Task objective -> Copy the following lines verbatim, beginning with the first line of the records and ending after the line that contains "List each element's".

(Box annotation data)
----

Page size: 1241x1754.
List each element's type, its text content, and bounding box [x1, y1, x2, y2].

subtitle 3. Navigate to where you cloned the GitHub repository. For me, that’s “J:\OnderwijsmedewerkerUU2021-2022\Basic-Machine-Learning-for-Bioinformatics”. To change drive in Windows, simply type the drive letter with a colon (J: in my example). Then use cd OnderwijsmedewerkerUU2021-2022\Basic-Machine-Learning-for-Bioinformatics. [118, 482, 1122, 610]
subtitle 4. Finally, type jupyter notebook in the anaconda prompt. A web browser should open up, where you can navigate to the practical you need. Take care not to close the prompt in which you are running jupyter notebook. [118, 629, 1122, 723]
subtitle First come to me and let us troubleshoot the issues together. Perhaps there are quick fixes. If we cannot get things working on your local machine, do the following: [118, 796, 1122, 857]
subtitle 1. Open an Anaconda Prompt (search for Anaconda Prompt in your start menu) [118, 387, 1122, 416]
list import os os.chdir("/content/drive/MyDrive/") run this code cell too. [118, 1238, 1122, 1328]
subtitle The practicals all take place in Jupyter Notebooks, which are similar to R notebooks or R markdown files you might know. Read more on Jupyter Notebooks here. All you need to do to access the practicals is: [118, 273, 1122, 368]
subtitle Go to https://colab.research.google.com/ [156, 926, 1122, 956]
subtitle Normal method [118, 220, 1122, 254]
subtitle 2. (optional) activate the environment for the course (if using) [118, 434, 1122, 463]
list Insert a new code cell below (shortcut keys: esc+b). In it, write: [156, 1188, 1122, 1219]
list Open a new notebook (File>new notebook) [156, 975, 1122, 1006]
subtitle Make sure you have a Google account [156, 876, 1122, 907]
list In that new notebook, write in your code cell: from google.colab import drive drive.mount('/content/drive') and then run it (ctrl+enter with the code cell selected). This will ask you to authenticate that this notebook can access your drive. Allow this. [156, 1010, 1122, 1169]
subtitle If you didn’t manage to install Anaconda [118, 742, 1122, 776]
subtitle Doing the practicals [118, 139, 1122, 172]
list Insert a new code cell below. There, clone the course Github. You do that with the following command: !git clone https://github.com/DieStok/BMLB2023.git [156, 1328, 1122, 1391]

----

The solution ->
Page size: 1241x1754.
List each element's type, its text content, and bounding box [x1, y1, x2, y2].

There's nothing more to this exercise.